# [EXERCICES]
1. D'après le récit, vers quelle heure le réveil sonnait-il le lundi matin ?
2. Relevez toutes les unités de temps qui défilent, selon le récit.
3. Réécrivez le passage du récit allant de « Il y a plusieurs » jusqu'à « de nouveau lundi. » inclus, en changeant « voiture de fonction » en « voiture de service ».

# [TEXTE EXTRAIT]
---------------
RÉCIT. Par Yannick Bernard, conférencier, auteur et coach.

Le 16/01/2017 par WeDemain
RÉCIT. Par Yannick Bernard, conférencier, auteur et coach.
RÉCIT. Par Yannick Bernard, conférencier, auteur et coach.

Ça m’a frappé comme un éclair. Le temps semble s’accélérer. Je pensais à un moment que c’était lié à un surcroît d’activité, à un trop plein d’énergie. Mais autour de moi, cela semble se vérifier. Les minutes, les heures, les jours, les semaines, les mois, les années défilent devant moi, avec cette sensation étrange d’un « chaque jour » un peu plus rapide…

Il y a plusieurs années, je courais tout le temps. Le lundi matin, le réveil sonnait vers 6 heures, je me levais, parfois péniblement, et j’enfilais mon costume (toute ressemblance avec une pièce de théâtre est fortuite !). Puis après avoir avalé le premier café de la journée, je rentrais dans ma voiture de fonction, pour attaquer, les kilomètres, enchaîner les rendez-vous, me retrouver au restaurant le midi, à l’hôtel le soir, passer un coup de téléphone à ma femme et aux enfants, préparer des contrats, avant de repartir le lendemain matin…

Enfin arrivait le week-end, je retrouvais ma famille, mon pavillon de banlieue, mon monospace, mes deux enfants et mon chien. Mais aussi les amis, les sorties, les obligations… Et c’était de nouveau lundi.
---------------
# [ENTRÉES EXTRAITES]
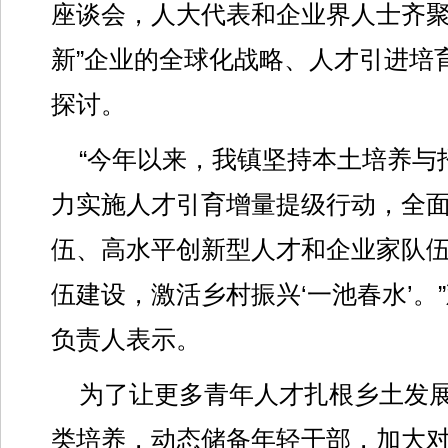
座谈会，人大代表和企业界人士齐聚
新”企业的全球化战略、人才引进培
探讨。
“今年以来，我镇坚持本土培养与
力实施人才引育增量提级行动，全
伍、高水平创新型人才和企业家队
伍建设，激活乡村振兴‘一池春水’。
负责人表示。
为了让更多青年人才扎根乡土发
类培养，动态储备年轻干部，加大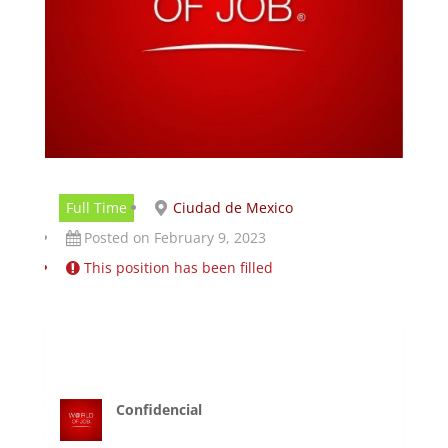
Full Time
Ciudad de Mexico
Posted on February 9, 2023
This position has been filled
Confidencial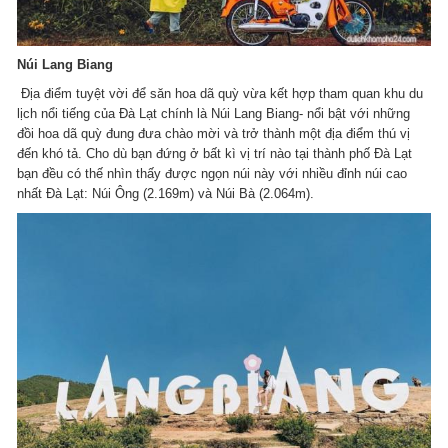
Núi Lang Biang
Địa điểm tuyệt vời để săn hoa dã quỳ vừa kết hợp tham quan khu du
lịch nổi tiếng của Đà Lạt chính là Núi Lang Biang- nổi bật với những
đồi hoa dã quỳ đung đưa chào mời và trở thành một địa điểm thú vị
đến khó tả. Cho dù bạn đứng ở bất kì vị trí nào tại thành phố Đà Lạt
bạn đều có thế nhìn thấy được ngọn núi này với nhiều đỉnh núi cao
nhất Đà Lạt: Núi Ông (2.169m) và Núi Bà (2.064m).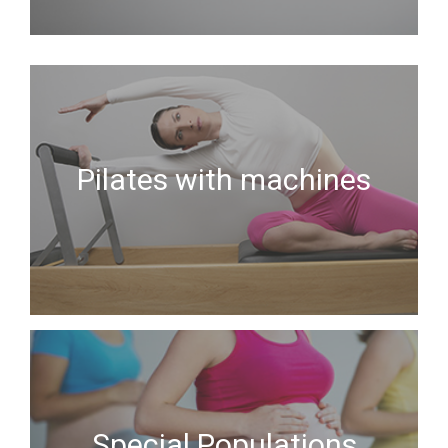
Pilates with machines
Special Populations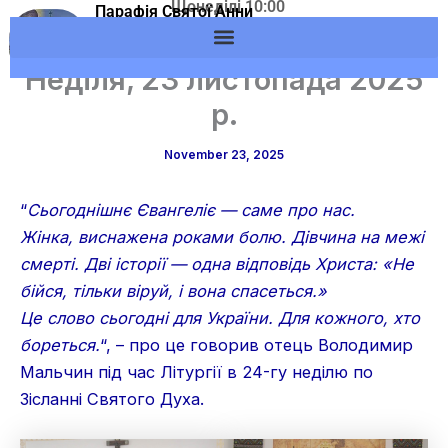
Щонеділі 10:00
Skip
Парафія Святої Анни
Адреса: м.Вишневе,
м.Вишневе УГКЦ
to
вул. Європейська, 53
content
Неділя, 23 листопада 2025
р.
November 23, 2025
“
Сьогоднішнє Євангеліє — саме про нас.
Жінка, виснажена роками болю. Дівчина на межі
смерті. Дві історії — одна відповідь Христа: «Не
бійся, тільки віруй, і вона спасеться.»
Це слово сьогодні для України. Для кожного, хто
бореться.
“, – про це говорив отець Володимир
Мальчин під час Літургії в 24-гу неділю по
Зісланні Святого Духа.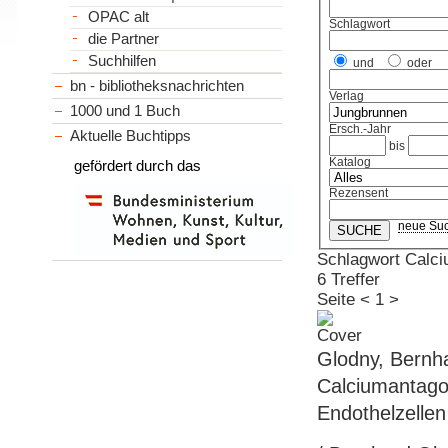
OPAC alt
Schlagwort
die Partner
Suchhilfen
und
oder
bn - bibliotheksnachrichten
Verlag
1000 und 1 Buch
Ersch.-Jahr
Aktuelle Buchtipps
bis
Katalog
gefördert durch das
Rezensent
neue Su
Schlagwort Calci
6 Treffer
Seite
<
1
>
Glodny, Bernha
Calciumantagon
Endothelzellen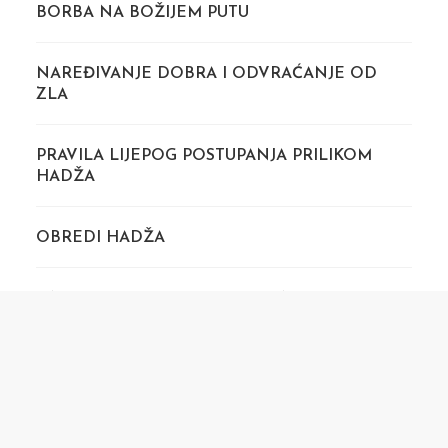
BORBA NA BOŽIJEM PUTU
NAREĐIVANJE DOBRA I ODVRAĆANJE OD
ZLA
PRAVILA LIJEPOG POSTUPANJA PRILIKOM
HADŽA
OBREDI HADŽA
ONI KOJE JE ALLAHOV POSLANIK, S.A.V.A.,
PROKLEO
MUDROST HADŽA I NJEGOVO DOBRO I
BLAGODATI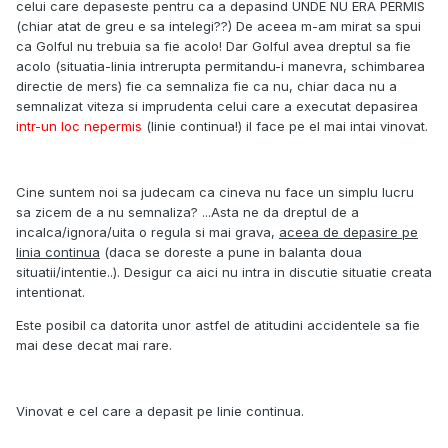
celui care depaseste pentru ca a depasind UNDE NU ERA PERMIS
(chiar atat de greu e sa intelegi??) De aceea m-am mirat sa spui
ca Golful nu trebuia sa fie acolo! Dar Golful avea dreptul sa fie
acolo (situatia-linia intrerupta permitandu-i manevra, schimbarea
directie de mers) fie ca semnaliza fie ca nu, chiar daca nu a
semnalizat viteza si imprudenta celui care a executat depasirea
intr-un loc nepermis
(linie continua!) il face pe el mai intai vinovat.
Cine suntem noi sa judecam ca cineva nu face un simplu lucru
sa zicem de a nu semnaliza? ...Asta ne da dreptul de a
incalca/ignora/uita o regula si mai grava,
aceea de depasire pe
linia continua
(daca se doreste a pune in balanta doua
situatii/intentie..). Desigur ca aici nu intra in discutie situatie creata
intentionat.
Este posibil ca datorita unor astfel de atitudini accidentele sa fie
mai dese decat mai rare.
Vinovat e cel care a depasit pe linie continua.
---------------
# [CORRIGÉS]
1. Vers 6 heures.

2. Les minutes, les heures, les jours, les semaines, les mois, les années.

3.
Il y a plusieurs années, je courais tout le temps. Le lundi matin, le réveil sonnait vers 6 heures, je me levais, parfois péniblement, et j’enfilais mon costume (toute ressemblance avec une pièce de théâtre est fortuite !). Puis après avoir avalé le premier café de la journée, je rentrais dans ma voiture de service, pour attaquer, les kilomètres, enchaîner les rendez-vous, me retrouver au restaurant le midi, à l’hôtel le soir, passer un coup de téléphone à ma femme et aux enfants, préparer des contrats, avant de repartir le lendemain matin…

Enfin arrivait le week-end, je retrouvais ma famille, mon pavillon de banlieue, mon monospace, mes deux enfants et mon chien. Mais aussi les amis, les sorties, les obligations… Et c’était de nouveau lundi.